La scientificité, l'antidote du scientisme

Esquisse, niveau Classes prépas.

_____________  Perspectives par Joseph Llapasset   ______________

 

=> Y a-t-il un caractère essentiel de ce qui est scientifique?

Ce serait alors un critère, un instrument pour reconnaître et rassembler toutes les disciplines appartenant à la science; ce qui fait qu'une science est une science.
Si on considère les mathématiques, les sciences expérimentales, les disciplines qui déterminent, par exemple, une quantité par le calcul sans recourir à la mesure, qui évaluent, celles qui construisent, dans tous les cas on observe des actions complexes intelligemment ordonnées, comme moyens ajustés pour obtenir un résultat. Ce caractère opératoire tient à une sorte de rationalité, d'enchaînements déductifs, rendus possibles par l'intelligence qui ordonne méthodiquement les opérations, de manière telle qu'elles soient valables pour tout esprit qui veut bien recommencer les opérations.

Dans les mathématiques triomphe l'opération qui atteint sa perfection dans sa réversibilité:
- 1 + 1 = 2  et  2 - 1 = 1
- 3 X 3 = 9  et  9 / 3 = 3
La prévision devient possible: 6 + 3 = 9

Dans la démarche scientifique, dans l'articulation dialectique des théories et des expérimentations, l'opération se déploie grâce à un calcul ,à la déduction d'une observation théorique mesurable, d'une prévision.

=> A l'origine de ce caractère qui confère la scientificité, il faut placer la distinction de l'être et de l'étant et la distinction du sujet et de l'objet qui orientent la démarche vers l'objectivité, le mesurable, le vérifiable et donc vers le comment plutôt que vers le pourquoi, le pourquoi semblant se dérober, se voiler comme l'être se voile derrière l'étant.

=> On n'oubliera pas que si les opérations peuvent être constatées, s'il est incontestable que la science ne saurait se passer de l'acte qui la constitue, l'acte intellectuel constituant lui même échappe nécessairement à la science puisque si le mécanisme monté peut être vu, ce qui fait voir ne saurait être vu.

Le caractère de scientificité c'est donc aussi l'inachèvement de la science qui est par essence hypothèses et vérifications à l'infini, selon la formule de Husserl.
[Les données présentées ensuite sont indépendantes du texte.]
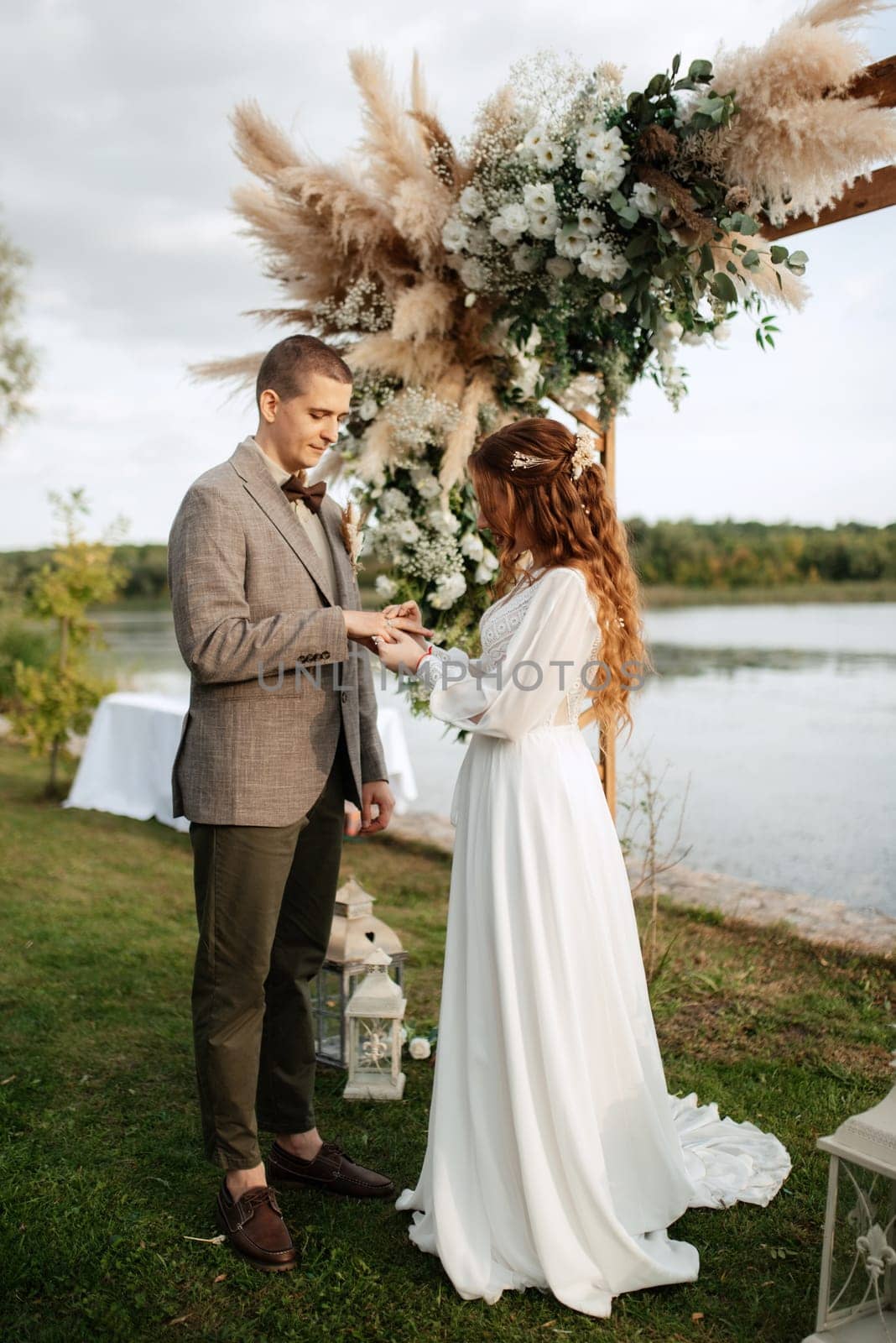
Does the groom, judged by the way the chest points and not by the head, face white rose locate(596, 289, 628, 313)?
no

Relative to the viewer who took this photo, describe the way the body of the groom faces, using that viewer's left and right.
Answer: facing the viewer and to the right of the viewer

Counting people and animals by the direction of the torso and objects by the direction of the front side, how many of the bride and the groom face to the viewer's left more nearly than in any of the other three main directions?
1

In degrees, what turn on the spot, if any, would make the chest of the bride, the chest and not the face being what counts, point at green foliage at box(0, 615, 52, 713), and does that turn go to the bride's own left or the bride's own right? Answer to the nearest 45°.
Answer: approximately 45° to the bride's own right

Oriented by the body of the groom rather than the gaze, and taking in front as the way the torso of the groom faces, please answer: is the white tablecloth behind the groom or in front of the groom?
behind

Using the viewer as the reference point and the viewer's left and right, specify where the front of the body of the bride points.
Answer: facing to the left of the viewer

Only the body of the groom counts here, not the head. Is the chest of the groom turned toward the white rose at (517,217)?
no

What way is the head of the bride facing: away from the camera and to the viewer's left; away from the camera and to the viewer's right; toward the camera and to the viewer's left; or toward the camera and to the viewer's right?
away from the camera and to the viewer's left

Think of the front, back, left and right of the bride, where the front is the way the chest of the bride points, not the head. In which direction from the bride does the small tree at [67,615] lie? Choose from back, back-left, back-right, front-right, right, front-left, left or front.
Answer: front-right

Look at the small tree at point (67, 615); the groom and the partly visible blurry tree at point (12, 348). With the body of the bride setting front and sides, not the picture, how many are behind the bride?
0

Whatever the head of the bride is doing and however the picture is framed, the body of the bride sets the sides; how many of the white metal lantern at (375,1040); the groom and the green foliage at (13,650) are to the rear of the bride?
0

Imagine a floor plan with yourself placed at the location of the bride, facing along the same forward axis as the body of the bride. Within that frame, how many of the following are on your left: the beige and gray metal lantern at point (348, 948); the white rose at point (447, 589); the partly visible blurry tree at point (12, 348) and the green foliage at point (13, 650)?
0
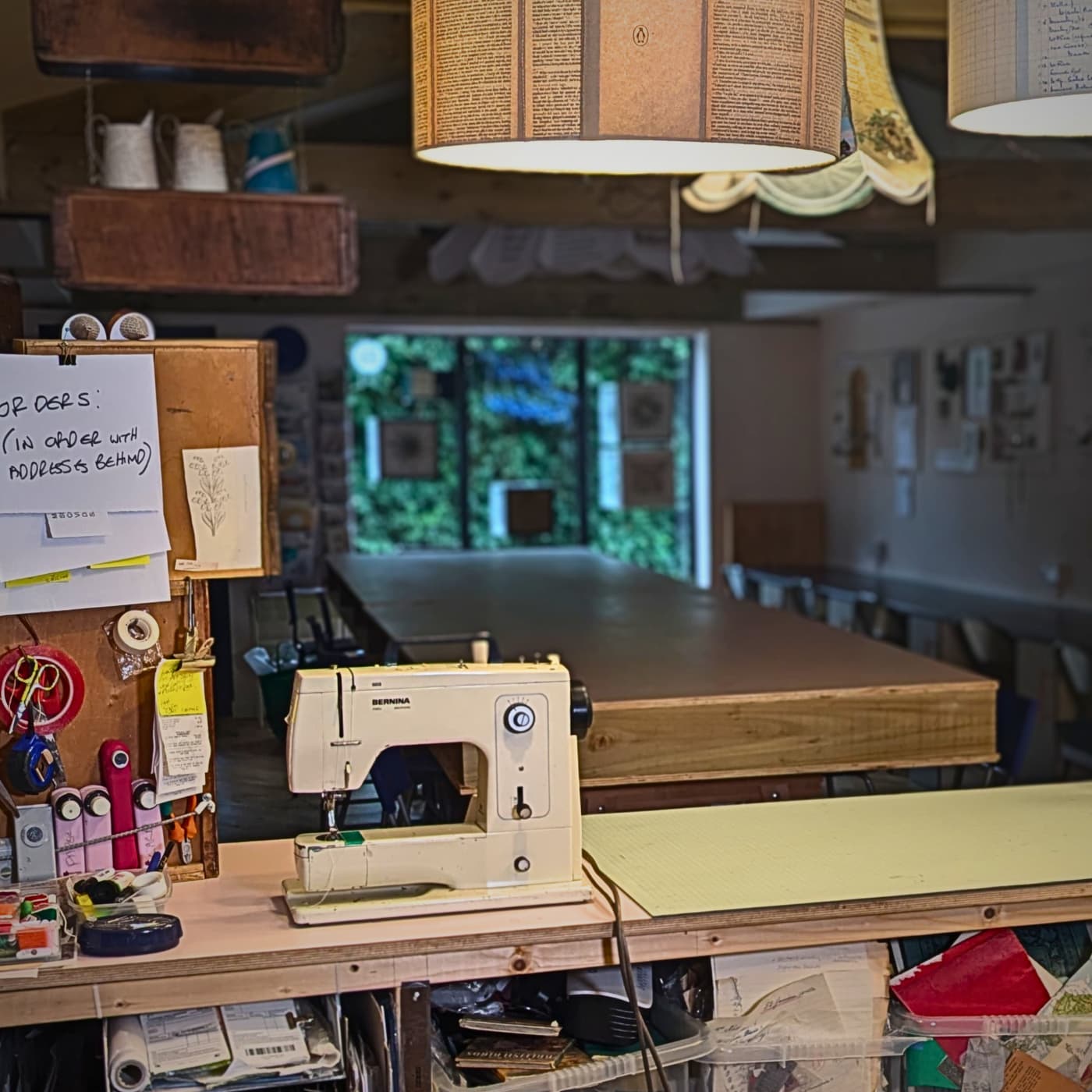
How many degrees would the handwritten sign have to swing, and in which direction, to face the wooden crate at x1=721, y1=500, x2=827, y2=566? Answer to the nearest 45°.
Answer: approximately 135° to its left

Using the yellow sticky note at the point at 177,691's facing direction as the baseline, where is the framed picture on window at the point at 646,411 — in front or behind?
behind

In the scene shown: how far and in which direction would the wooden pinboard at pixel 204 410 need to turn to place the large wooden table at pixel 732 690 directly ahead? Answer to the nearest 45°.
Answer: approximately 135° to its left
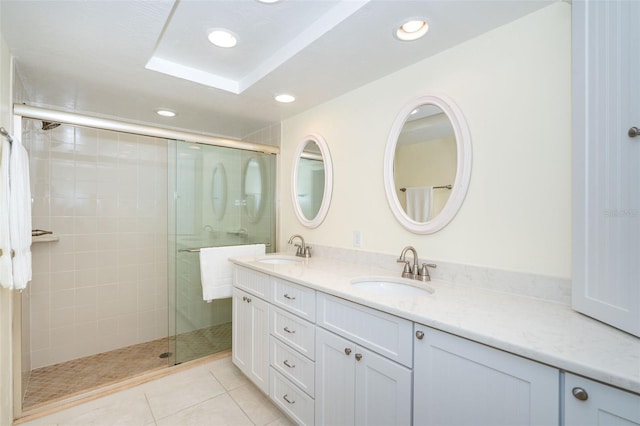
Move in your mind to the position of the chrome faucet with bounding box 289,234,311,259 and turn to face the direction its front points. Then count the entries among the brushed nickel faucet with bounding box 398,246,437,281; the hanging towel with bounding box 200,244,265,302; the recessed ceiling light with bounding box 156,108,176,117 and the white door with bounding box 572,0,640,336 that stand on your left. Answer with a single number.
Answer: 2

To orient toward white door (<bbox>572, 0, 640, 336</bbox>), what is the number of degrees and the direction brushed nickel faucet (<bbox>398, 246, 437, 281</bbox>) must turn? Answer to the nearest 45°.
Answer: approximately 90° to its left

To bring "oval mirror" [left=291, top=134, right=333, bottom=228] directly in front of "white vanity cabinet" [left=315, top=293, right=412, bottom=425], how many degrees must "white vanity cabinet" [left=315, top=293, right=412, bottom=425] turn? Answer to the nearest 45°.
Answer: approximately 135° to its right

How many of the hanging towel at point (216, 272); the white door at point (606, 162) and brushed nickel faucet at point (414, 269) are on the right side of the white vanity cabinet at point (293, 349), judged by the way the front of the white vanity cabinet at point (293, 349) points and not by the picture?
1

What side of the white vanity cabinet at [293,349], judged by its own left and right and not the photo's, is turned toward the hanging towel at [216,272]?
right

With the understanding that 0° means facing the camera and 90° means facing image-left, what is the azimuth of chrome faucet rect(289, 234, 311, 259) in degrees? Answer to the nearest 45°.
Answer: approximately 45°

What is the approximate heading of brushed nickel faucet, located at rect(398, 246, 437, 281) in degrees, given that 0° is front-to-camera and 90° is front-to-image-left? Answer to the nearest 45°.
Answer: approximately 45°
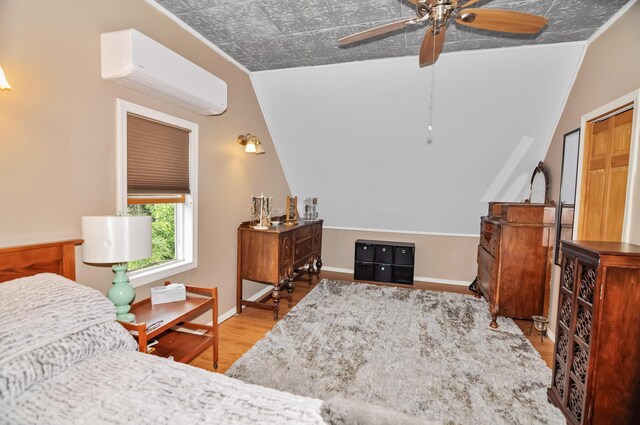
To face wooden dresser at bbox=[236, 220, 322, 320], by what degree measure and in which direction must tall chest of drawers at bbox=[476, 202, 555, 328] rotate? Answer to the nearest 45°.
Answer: approximately 45° to its left

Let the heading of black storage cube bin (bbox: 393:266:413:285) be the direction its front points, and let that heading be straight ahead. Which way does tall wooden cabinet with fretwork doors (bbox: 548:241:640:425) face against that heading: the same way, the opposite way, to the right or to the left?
to the right

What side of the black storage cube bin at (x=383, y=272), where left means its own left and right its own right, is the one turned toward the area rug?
front

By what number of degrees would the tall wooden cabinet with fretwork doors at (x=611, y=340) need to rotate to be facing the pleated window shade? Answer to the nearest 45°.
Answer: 0° — it already faces it

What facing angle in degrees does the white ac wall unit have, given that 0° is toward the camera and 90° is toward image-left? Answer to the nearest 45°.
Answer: approximately 315°

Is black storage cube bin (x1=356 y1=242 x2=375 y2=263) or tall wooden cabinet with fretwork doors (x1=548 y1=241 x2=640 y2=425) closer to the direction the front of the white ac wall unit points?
the tall wooden cabinet with fretwork doors

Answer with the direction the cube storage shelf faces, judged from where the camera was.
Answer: facing the viewer

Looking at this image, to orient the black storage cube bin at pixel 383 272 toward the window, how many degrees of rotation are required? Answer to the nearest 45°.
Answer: approximately 45° to its right

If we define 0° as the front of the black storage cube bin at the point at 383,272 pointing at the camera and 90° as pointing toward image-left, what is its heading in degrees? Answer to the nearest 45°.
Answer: approximately 0°

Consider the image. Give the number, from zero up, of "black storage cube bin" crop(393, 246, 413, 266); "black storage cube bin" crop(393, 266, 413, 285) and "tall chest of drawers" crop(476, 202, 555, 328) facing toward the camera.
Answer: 2

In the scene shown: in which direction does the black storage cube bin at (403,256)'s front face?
toward the camera

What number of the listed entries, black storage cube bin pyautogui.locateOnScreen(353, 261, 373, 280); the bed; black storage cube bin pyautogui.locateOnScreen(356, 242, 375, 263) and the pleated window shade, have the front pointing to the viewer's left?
0

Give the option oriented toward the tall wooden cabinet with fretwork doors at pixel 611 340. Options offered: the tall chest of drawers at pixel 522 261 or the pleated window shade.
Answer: the pleated window shade

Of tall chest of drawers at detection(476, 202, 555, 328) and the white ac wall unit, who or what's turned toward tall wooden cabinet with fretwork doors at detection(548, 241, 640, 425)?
the white ac wall unit

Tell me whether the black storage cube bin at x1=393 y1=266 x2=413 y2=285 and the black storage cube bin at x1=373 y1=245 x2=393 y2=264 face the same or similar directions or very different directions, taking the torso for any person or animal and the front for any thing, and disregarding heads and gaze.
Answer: same or similar directions

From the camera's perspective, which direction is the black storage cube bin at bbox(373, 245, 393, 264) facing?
toward the camera

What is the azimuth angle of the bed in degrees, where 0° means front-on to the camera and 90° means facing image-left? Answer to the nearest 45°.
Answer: approximately 315°

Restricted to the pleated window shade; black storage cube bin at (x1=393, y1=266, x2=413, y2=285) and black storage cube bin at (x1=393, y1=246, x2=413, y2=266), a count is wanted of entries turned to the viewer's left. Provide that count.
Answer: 0
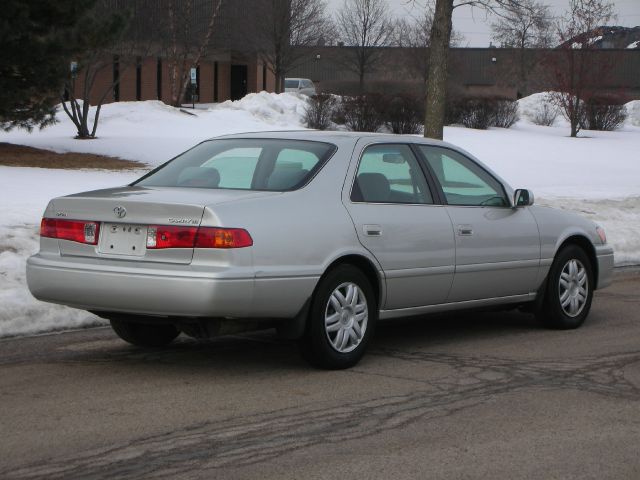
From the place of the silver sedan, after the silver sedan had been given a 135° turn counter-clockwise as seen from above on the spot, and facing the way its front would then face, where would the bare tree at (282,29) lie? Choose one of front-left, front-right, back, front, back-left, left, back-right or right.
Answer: right

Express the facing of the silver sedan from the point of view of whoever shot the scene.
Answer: facing away from the viewer and to the right of the viewer

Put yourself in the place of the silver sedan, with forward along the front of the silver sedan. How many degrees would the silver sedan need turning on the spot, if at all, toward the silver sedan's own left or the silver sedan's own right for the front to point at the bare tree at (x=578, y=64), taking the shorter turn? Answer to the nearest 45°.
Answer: approximately 45° to the silver sedan's own left

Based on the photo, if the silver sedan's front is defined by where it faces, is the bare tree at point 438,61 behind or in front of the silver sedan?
in front

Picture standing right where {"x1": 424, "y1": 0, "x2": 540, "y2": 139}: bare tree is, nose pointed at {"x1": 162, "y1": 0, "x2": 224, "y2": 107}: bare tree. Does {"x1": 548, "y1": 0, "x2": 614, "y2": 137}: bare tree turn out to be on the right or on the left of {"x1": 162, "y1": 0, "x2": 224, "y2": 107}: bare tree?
right

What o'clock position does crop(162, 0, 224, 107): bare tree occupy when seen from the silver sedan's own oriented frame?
The bare tree is roughly at 10 o'clock from the silver sedan.
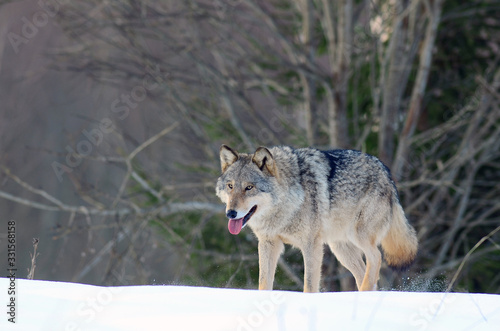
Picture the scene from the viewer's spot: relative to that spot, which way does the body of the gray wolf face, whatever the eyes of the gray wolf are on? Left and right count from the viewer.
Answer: facing the viewer and to the left of the viewer
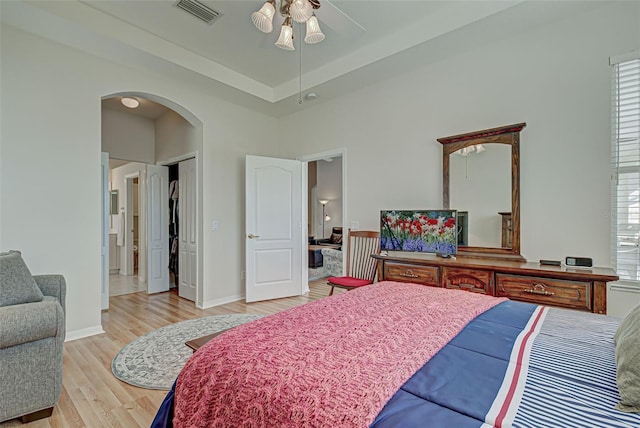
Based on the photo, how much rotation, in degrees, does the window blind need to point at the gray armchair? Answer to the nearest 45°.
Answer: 0° — it already faces it

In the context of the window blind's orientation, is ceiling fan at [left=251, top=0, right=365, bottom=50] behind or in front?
in front

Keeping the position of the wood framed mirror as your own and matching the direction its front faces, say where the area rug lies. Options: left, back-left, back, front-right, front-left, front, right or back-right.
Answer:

Ainsi, la physique d'une époque est l'ensemble des théories et expérimentations de l'époque.
C'est dire qu'un discours scientifique n'aura jamais le dernier mot, que l'ambiance de la science c'est le provisoire: si tout est révisable le champ du dialogue reste libre, la discussion et l'invention sont toujours possibles sans que personne puisse prétendre avoir le mot de la fin en s'appuyant sur une science.

La scientificité revient donc à construire des opérations ordonnées à une fin.: rapprocher des modèles théoriques et des données objectives, celle d'accorder les opérations de l'esprit et le fonctionnement des systèmes réels sans jamais oublier le rôle de l'esprit critique et de l'intelligence qui fait que la science n'est jamais seule: la scientificité n'apparaît qu'avec un esprit d'examen, une critique vigilante.
En conséquence, on ne peut qu'adopter ce propos de Gonseth: "La science actuelle se sert de la révision comme d'un procédé technique naturel et assuré."

La scientificité ainsi déterminée nous protège des aliénations et de la tyrannie d'une science qui se poserait comme ce qui doit avoir le dernier mot dans tous les problèmes qui se posent à l'humanité. En ce sens la scientificité est  l'antidote du scientisme.